═══ TASK INPUTS ═══

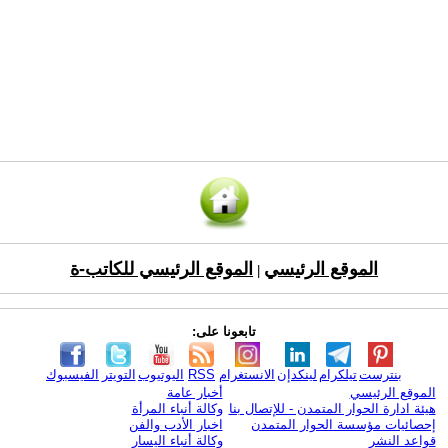
الموقع الرئيسي
الموقع الرئيسي للكاتب-ة
|
تابعونا على:
بنترست
تيلكرام
لينكدإن
الانستغرام
RSS
اليوتيوب
التويتر
الفيسبوك
الموقع الرئيسي
أخبار عامة
هيئة ادارة الحوار المتمدن - للإتصال بنا
وكالة أنباء المرأة
إحصائيات مؤسسة الحوار المتمدن
اخبار الأدب والفن
قواعد النشر
وكالة أنباء اليسار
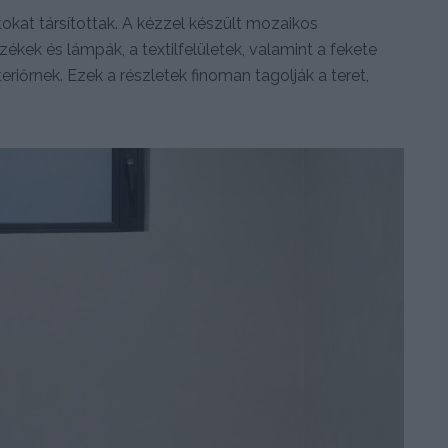
tokat társítottak. A kézzel készült mozaikos
ékek és lámpák, a textilfelületek, valamint a fekete
eriőrnek. Ezek a részletek finoman tagolják a teret,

═══

TASK REQUIREMENTS — Gather each line of the material that contains the string "أنباء", and list those lines one per line.

RESULT OF THIS EXERCISE —
وكالة أنباء المرأة
وكالة أنباء اليسار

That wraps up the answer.